Caricole

Communiqué de presse

Le 18 octobre, une jeune fille a tenté le suicide dans le centre fermé où elle était détenue depuis son arrivée en Belgique, le 29 septembre dernier. Elle​ fu​yait​ un mariage forcé dans son pays d'origine. Arrêtée à l'aéroport, immédiatement placée en détention au Caricole, cette jeune femme fragilisée avait déjà commis une tentative de suicide avant sa fuite, écrasée par la menace du mariage forcé. 

Dans le centre elle s'est confiée à une psychologue, pour ensuite découvrir que cette dernière avait partagé le contenu de leur échange avec le reste du personnel. La jeune fille a demandé un rendez-vous avec la direction, inutilement. Le 18 octobre elle s'est coupée les veines dans la douche. "J'étais en prison dans mon pays et maintenant je suis en prison ici", a-t-elle expliqué à une amie au téléphone, peu avant son geste.

Après sa tentative de suicide, le personnel du centre l'a placée en régime d'isolement dans les locaux du service médical. Son GSM lui a été retiré. Elle ne peut l'utiliser que sous surveillance et pour une durée limitée. Elle n'a pu prendre une douche, se brosser les dents ni changer de vêtements depuis qu'elle a essayé de se suicider. Elle a refusé de manger et de boire pendant plusieurs jours, suscitant ce commentaire sarcastique chez un employé du centre: "Si au moins c'était pour des raisons politiques!". Elle a perdu 7 kilos.

Puisqu'elle n'a pas réussi à se tuer, le Caricole se charge de le faire à sa place.

Le personnel du centre a essayé d'entraver toute communication avec ses co-détenus et avec les soutiens extérieurs. Une amie qui souhaitait lui rendre visite a été informée au dernier moment que la visite était annulée car la jeune fille devait "aller chez le dentiste", ce qui n'était qu'une excuse. Alerté, son avocat est immédiatement intervenu pour dénoncer l'inacceptable comportement du centre. L'amie a pu la rencontrer et la convaincre à boire quelque chose. Elle a constaté que ses conditions physiques sont extrêmement préoccupantes.

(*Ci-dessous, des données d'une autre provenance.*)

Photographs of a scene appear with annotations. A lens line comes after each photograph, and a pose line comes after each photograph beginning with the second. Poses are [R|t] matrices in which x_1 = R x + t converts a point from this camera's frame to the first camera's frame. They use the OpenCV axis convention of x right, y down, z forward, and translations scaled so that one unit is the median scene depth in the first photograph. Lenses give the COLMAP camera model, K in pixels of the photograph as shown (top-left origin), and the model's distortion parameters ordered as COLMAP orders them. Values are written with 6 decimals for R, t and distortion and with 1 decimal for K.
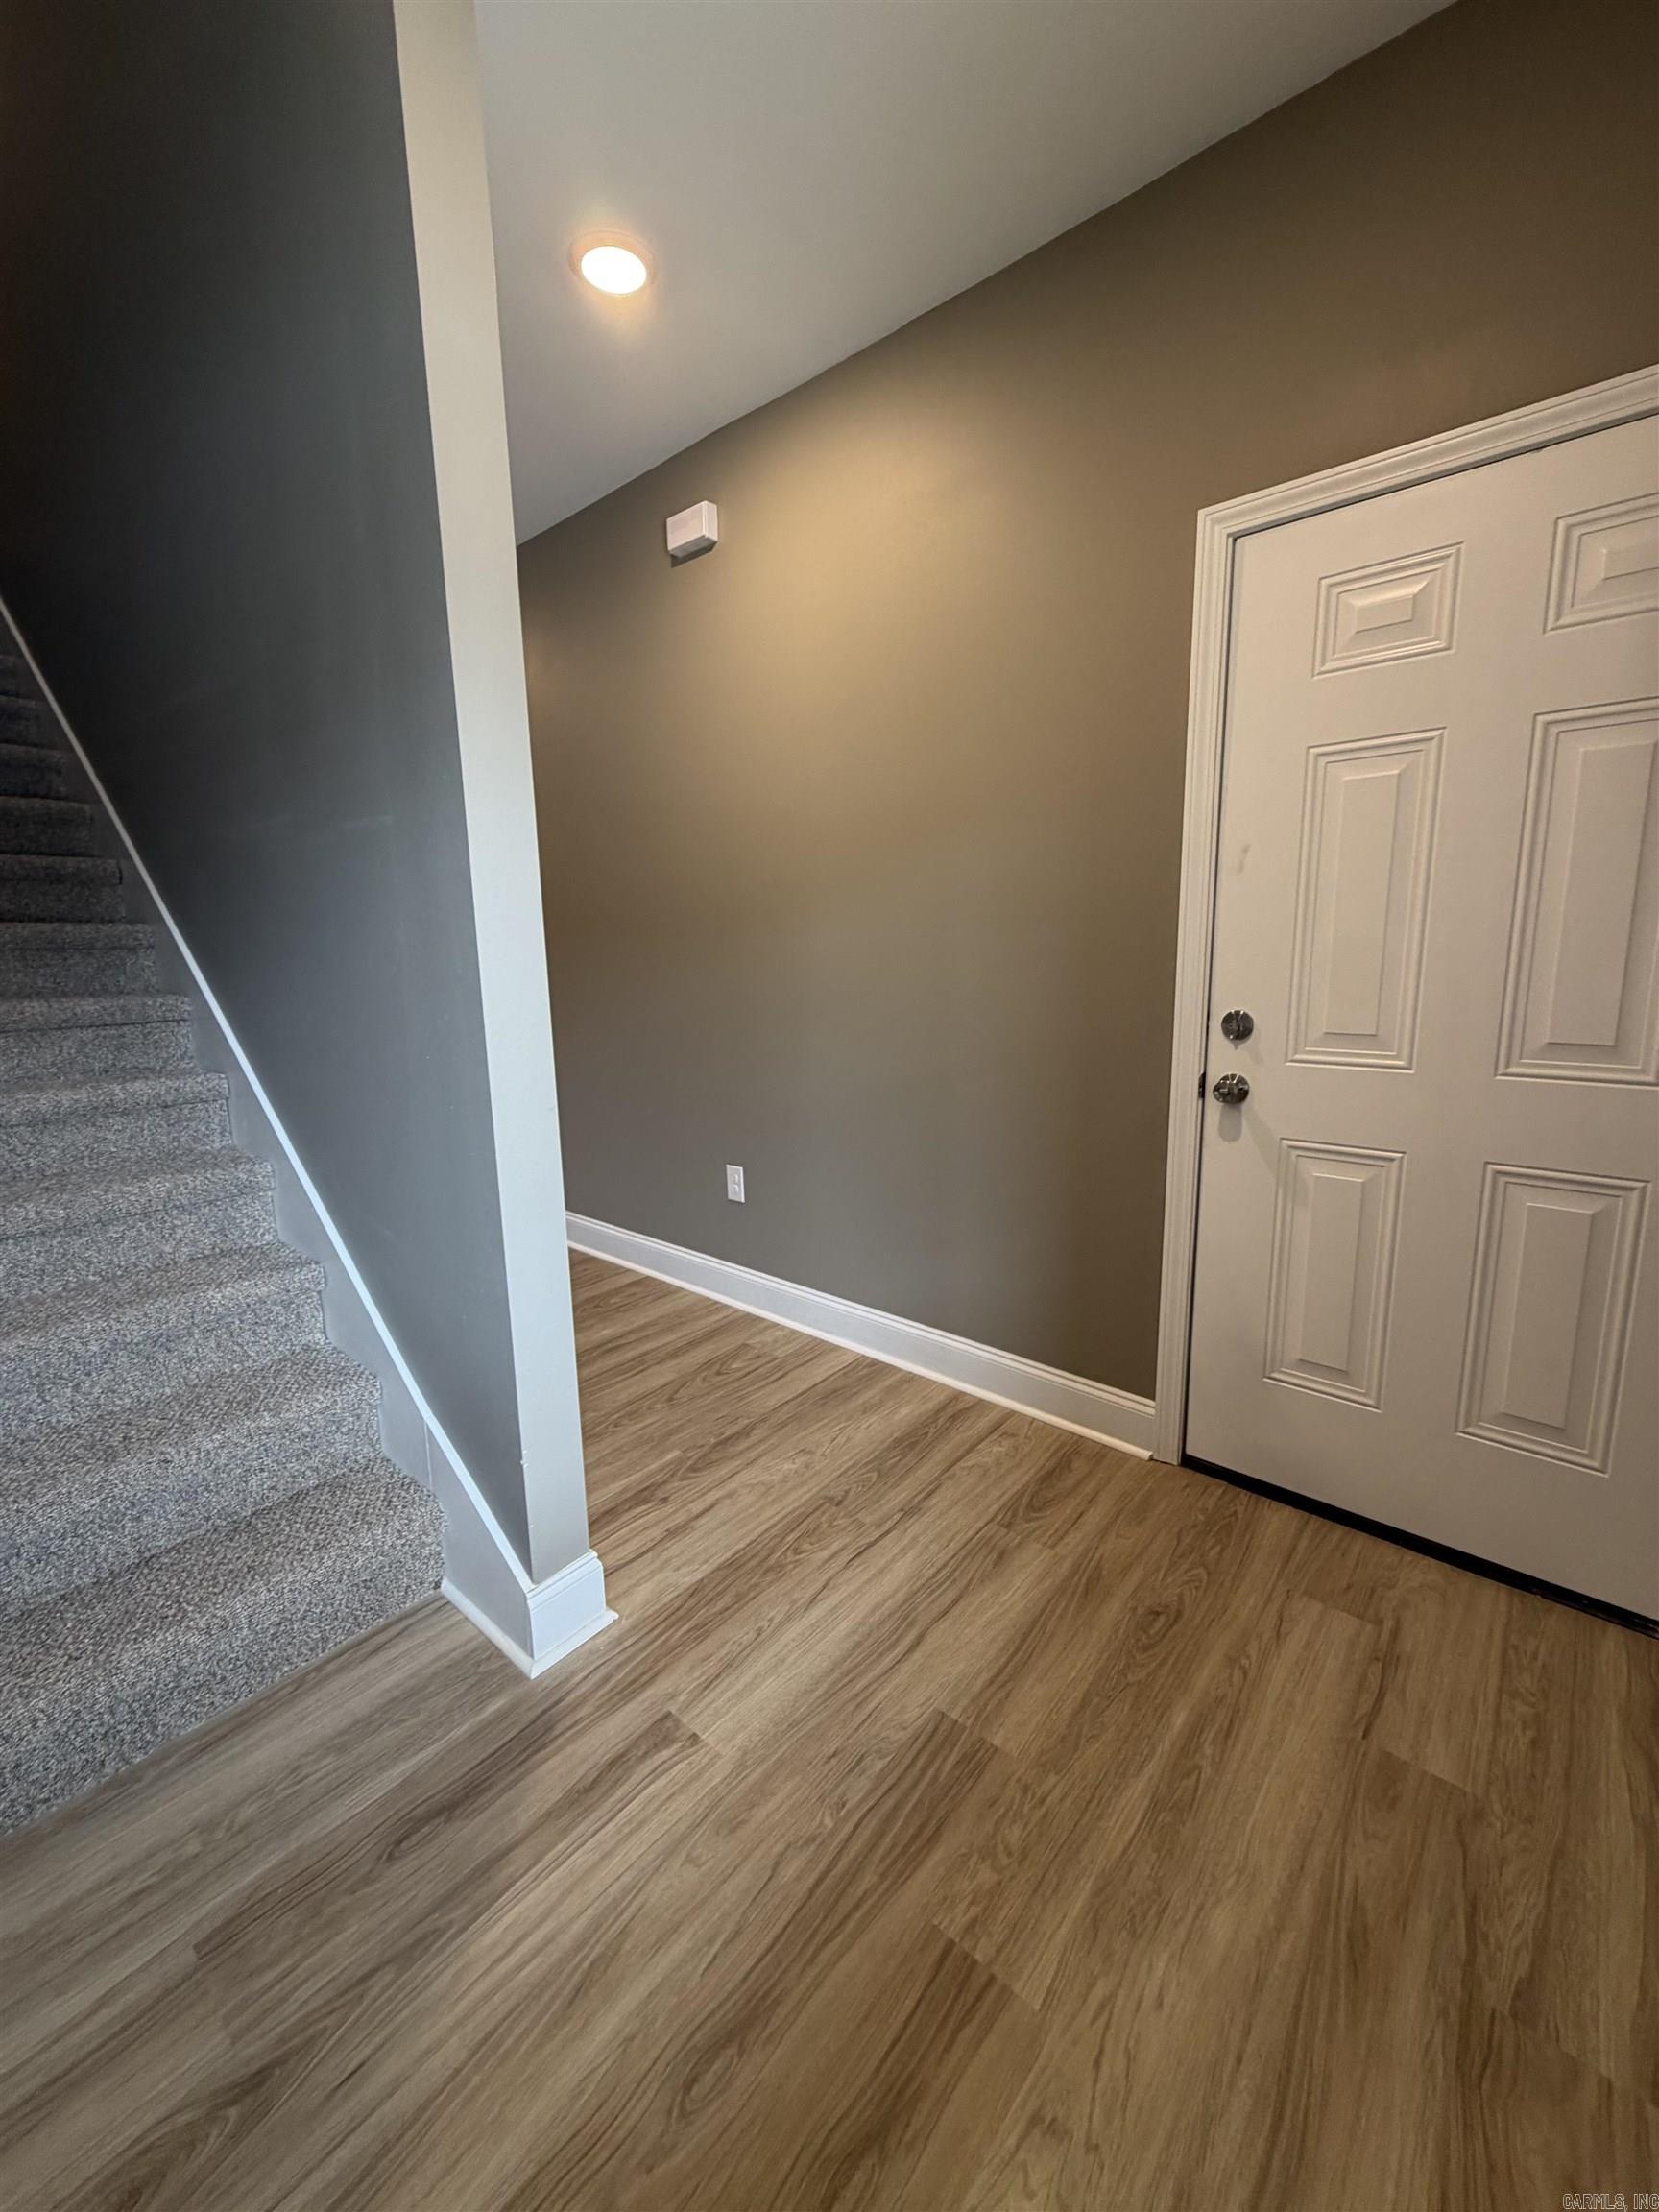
lens RADIAL K [[886.5, 0, 829.1], [0, 886.5, 1095.1], [0, 0, 1]] dist [0.001110, 0.000197]
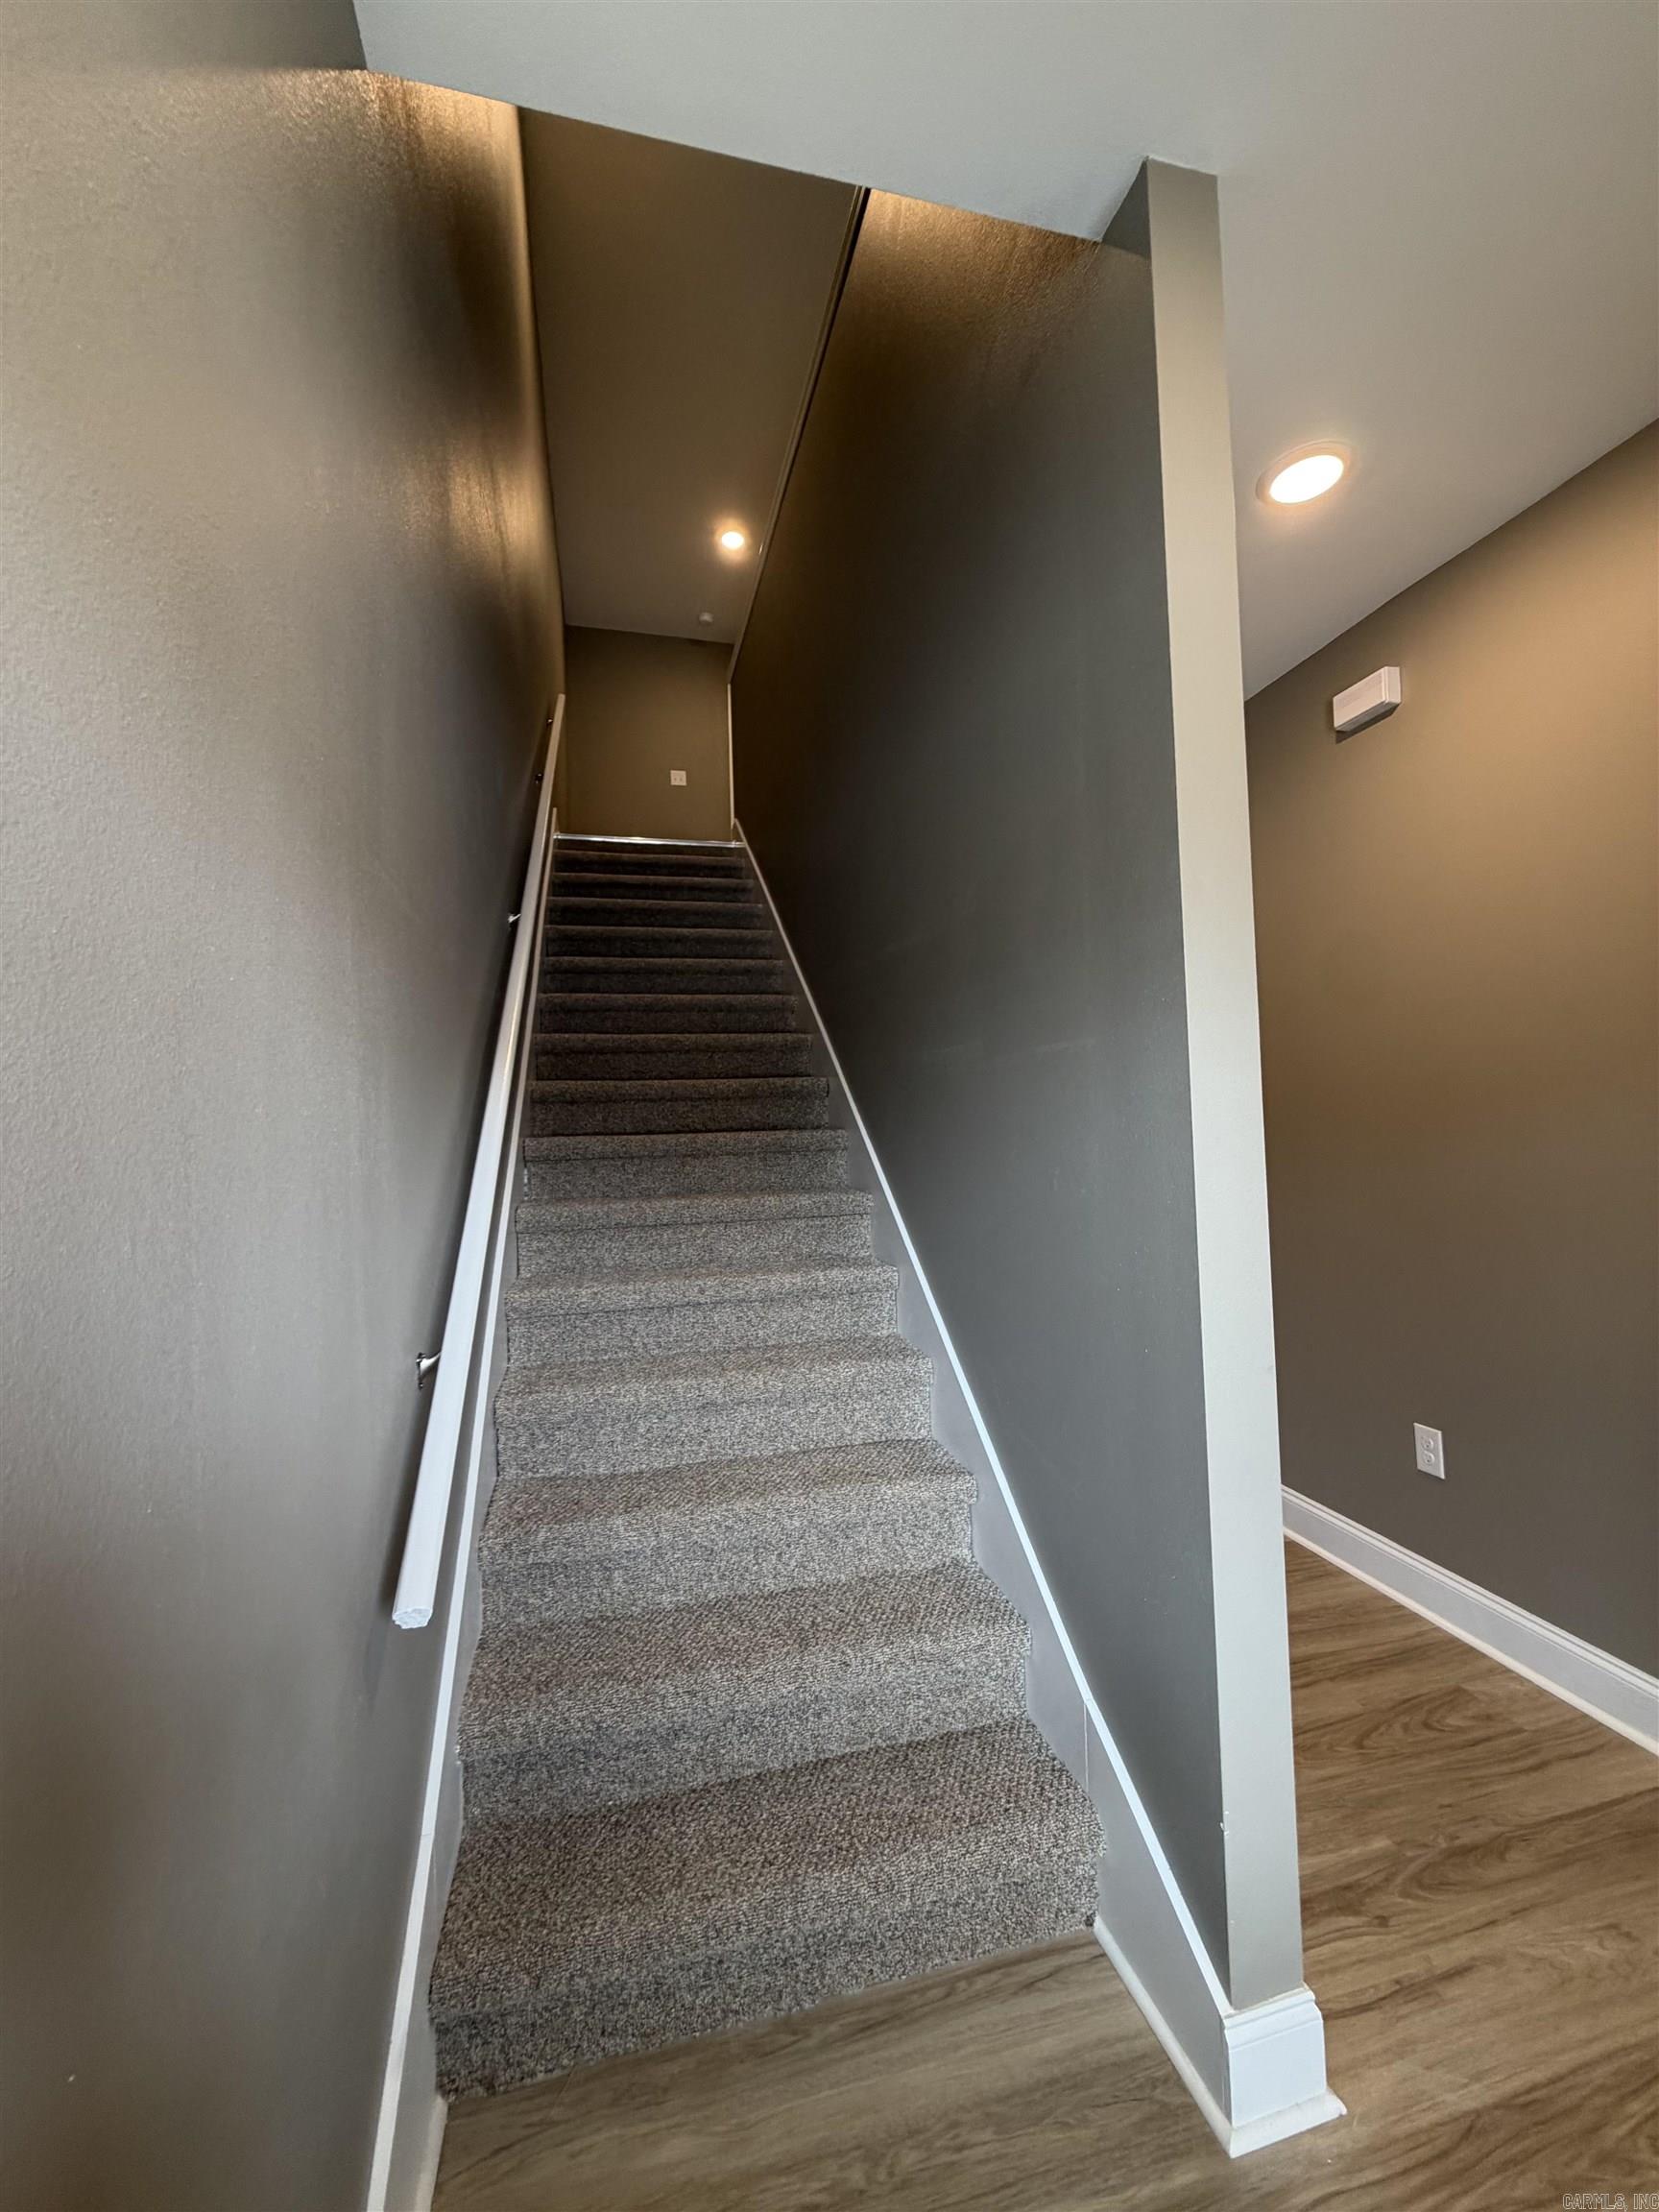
lens RADIAL K [[883.7, 0, 832.5], [0, 883.7, 1098.7], [0, 0, 1]] dist [-0.001669, 0.001410]
pose [[0.816838, -0.025591, -0.576299, -0.125625], [-0.086794, 0.982191, -0.166634, -0.045215], [0.570301, 0.186132, 0.800070, 0.044435]]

Sans la mobilisation de ses ami.e.s et soutiens, cette ​jeune filleserait aujourd'hui seule, désarmée face aux abus du personnel du centre, qui n'a pas hésité à infliger des traitements inhumains et dégradants à une personne dont l'état de santé, physique et psychologique, exigeait un suivi et une assistance adéquats. Rappelons que la Belgique a déjà été condamnée plusieurs fois par la Cour européenne des droits de l'homme pour traitements inhumains et dégradants infligés à des détenus souffrant de troubles mentaux.

Le personnel du centre a en outre menti à plusieurs reprises aux ami.e.s et soutiens de la jeune fille sur son état et sur ses possibilités de communication avec l'extérieur. Ces mensonges éhontés sont de plus en plus fréquents: rappelons ici le cas de la dame ayant récemment fait une fausse couche au Caricole, fausse couche niée par le personnel du centre mais constatée par un médecin extérieur qui a eu accès au dossier médical de la détenue.

Nous exigeons la libération immédiate de cette jeune fille et pointons du doigt la responsabilité de la direction du centre Caricole dans les cas d'abus et de mensonges qui se multiplient. Le Caricole, comme tous les centres fermés, se confirme un lieu de non-droit qui broie des vies en produisant une spirale de violences et d'impunité.